_Instructions for the task_: Look through the records below for the line with "left eye: (507, 227)". Return that line and each one after it up to and including the line with "right eye: (814, 716)", exactly.

[Input records]

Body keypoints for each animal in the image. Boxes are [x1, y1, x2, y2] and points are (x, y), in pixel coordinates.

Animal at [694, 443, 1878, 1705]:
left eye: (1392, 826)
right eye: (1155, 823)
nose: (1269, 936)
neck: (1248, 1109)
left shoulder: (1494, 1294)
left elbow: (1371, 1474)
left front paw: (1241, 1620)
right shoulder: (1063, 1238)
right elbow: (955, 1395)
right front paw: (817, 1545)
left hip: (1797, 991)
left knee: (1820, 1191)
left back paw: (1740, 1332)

[/Input records]
[Input records]

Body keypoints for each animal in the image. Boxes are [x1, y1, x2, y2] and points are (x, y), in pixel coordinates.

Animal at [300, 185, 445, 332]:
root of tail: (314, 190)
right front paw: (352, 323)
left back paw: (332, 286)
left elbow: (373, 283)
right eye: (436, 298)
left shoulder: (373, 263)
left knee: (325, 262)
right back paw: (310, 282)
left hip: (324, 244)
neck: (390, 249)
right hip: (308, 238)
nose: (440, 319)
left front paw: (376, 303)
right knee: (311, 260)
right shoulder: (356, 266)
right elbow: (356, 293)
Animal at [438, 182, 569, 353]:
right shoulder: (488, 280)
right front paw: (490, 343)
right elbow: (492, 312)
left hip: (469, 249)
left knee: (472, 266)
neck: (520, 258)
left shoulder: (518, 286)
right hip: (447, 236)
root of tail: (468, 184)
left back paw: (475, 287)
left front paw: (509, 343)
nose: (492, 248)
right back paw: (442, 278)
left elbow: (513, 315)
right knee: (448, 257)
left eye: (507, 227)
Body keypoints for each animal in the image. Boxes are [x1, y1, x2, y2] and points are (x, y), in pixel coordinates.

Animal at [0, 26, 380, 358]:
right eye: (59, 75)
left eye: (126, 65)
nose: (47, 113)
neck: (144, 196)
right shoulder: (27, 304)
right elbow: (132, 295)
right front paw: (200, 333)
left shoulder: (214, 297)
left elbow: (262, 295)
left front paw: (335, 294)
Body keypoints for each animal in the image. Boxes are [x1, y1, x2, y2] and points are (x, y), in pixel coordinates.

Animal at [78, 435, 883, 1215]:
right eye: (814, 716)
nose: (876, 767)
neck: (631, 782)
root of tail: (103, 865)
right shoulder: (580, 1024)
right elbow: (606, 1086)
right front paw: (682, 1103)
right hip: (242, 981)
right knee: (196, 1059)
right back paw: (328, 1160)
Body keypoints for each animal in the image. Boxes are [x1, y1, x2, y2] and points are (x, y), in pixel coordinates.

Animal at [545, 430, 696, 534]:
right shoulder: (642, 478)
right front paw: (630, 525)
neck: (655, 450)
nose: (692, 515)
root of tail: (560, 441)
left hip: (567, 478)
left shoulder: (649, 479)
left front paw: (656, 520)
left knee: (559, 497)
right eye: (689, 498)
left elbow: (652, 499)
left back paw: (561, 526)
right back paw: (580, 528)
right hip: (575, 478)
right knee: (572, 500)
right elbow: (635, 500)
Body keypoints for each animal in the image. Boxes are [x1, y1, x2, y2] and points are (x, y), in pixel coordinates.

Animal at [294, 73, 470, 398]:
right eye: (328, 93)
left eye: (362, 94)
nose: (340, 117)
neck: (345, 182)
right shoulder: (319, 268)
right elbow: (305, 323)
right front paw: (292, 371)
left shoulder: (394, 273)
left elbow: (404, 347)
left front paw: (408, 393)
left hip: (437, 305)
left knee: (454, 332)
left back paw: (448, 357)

[/Input records]
[Input records]

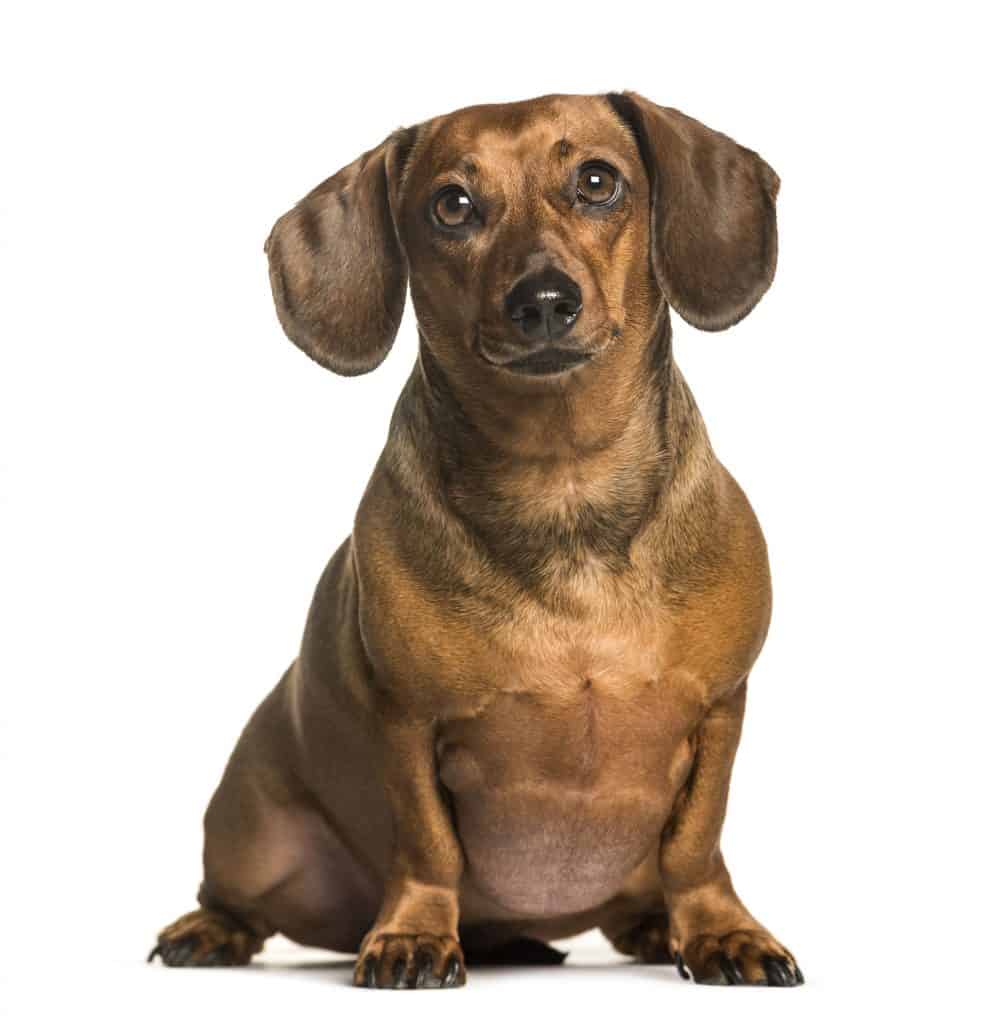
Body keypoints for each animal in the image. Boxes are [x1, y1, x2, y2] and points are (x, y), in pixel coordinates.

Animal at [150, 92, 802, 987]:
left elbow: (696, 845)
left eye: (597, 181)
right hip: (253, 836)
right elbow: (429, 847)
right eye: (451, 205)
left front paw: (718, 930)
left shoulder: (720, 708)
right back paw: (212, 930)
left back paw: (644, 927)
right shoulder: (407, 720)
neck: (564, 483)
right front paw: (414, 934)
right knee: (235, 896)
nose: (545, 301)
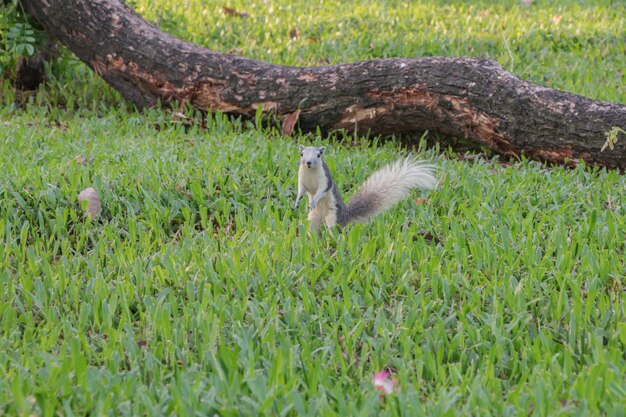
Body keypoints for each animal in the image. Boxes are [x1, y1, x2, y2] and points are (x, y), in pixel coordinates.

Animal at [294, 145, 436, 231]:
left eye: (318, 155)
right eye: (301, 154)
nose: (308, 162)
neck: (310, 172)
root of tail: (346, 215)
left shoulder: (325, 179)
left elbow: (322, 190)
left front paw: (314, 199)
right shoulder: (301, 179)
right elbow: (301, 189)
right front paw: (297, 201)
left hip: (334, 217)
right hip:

[/Input records]

_Response to the exercise_:
left eye: (507, 227)
Body keypoints for each animal in the image. Boxes are [x1, y1, x2, y2] and points are (x, y), in pixel coordinates.

Animal at [0, 26, 380, 358]:
right eye: (59, 75)
left eye: (126, 65)
nose: (47, 113)
neck: (144, 196)
right shoulder: (27, 304)
right elbow: (132, 295)
right front paw: (200, 333)
left shoulder: (214, 297)
left elbow: (262, 295)
left front paw: (335, 294)
Body keypoints for each animal in the image. Boxes are [x1, y1, x2, y2] and points are (x, y), in pixel coordinates.

Animal at [78, 435, 883, 1215]:
right eye: (814, 716)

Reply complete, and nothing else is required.